Taken from page 10 of Catholicism for Dummies by Rev. John Trigilio & Rev. Kenneth Brighenti

The liturgical season of Christmas begins with the vigil Masses on Christmas Eve and concludes on the Feast of the Baptism of the Lord. During this season, we celebrate the birth of Christ into our world and into our hearts, and reflect on the gift of salvation that is born with him…including the fact that he was born to die for us. Therefore, the official end of the entire Christmas season on the new liturgical calendar is the celebration of the Baptism of the Lord, after which Ordinary Time begins.

In Matthew 3:14 we read, “John tried to prevent him, saying, “I need to be baptized by you, and yet you are coming to me?” You see, Jesus didn’t HAVE to be baptized, Jesus CHOSE to be baptized. Why? He chose to be baptized for us, to give us the example to follow.
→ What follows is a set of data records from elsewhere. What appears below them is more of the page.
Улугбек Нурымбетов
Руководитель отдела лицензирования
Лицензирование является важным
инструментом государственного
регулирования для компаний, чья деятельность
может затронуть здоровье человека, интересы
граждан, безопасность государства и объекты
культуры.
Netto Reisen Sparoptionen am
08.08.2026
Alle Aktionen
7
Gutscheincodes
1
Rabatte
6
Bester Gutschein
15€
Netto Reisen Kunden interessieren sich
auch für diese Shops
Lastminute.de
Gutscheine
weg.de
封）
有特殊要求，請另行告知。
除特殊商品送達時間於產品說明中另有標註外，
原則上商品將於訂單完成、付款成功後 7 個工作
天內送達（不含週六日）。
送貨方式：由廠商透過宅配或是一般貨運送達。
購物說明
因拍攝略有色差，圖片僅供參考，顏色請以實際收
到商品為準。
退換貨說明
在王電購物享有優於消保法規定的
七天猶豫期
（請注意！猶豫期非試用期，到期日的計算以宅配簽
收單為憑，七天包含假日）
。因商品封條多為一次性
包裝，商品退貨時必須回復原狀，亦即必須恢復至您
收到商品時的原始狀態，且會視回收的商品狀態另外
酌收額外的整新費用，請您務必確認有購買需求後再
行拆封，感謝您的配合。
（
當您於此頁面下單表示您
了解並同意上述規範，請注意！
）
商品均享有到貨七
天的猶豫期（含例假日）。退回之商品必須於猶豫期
Many Fathers of the Church commented that in the baptism of Jesus the sacrament of baptism was born. When we receive a sacrament grace flows to us from the sacrament. In the baptism of Jesus, the grace of Christ flowed into the sacrament. Sacraments are filled with the grace of God. Baptism not only frees us from original sin, it also is where we first meet God. We are joined to the church in a special way. We are made sons and daughters of the Father and we are also made brothers and sisters of one another in the church. So, Jesus chose to be baptized for us. He gave us this sacrament, placed this permanent mark on our souls as a sign that we belong to Christ and that we are made citizens and heirs of heaven.
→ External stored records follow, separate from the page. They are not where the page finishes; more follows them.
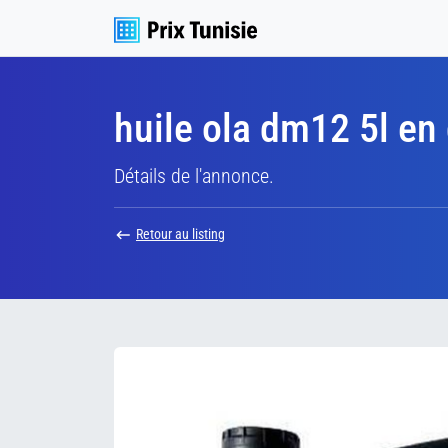
huile ola dm12 5l en
Détails de l'annonce.
Retour au listing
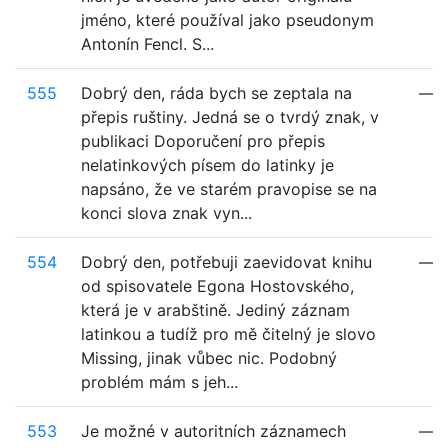
jméno, které používal jako pseudonym
Antonín Fencl. S...
555
Dobrý den, ráda bych se zeptala na
—
přepis ruštiny. Jedná se o tvrdý znak, v
publikaci Doporučení pro přepis
nelatinkových písem do latinky je
napsáno, že ve starém pravopise se na
konci slova znak vyn...
554
Dobrý den, potřebuji zaevidovat knihu
—
od spisovatele Egona Hostovského,
která je v arabštině. Jediný záznam
latinkou a tudíž pro mě čitelný je slovo
Missing, jinak vůbec nic. Podobný
problém mám s jeh...
553
Je možné v autoritních záznamech
—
Solemnity of Mary, Mother of God

On New Year’s Day, January 1, the octave day of Christmas, the Church celebrates the Solemnity (the highest rank of liturgical celebration) of the Holy Mother of God, the divine and virginal motherhood of the Blessed Virgin Mary. The Catholic Church recognizes that Christmas is not only on December 25, but the Church’s liturgy actually emphasizes the eight days or octave of Christmas. By celebrating a solemnity dedicated to Mary’s motherhood, the Church highlights the significance of her part in the life of Jesus, and emphasizes that he is both human and divine.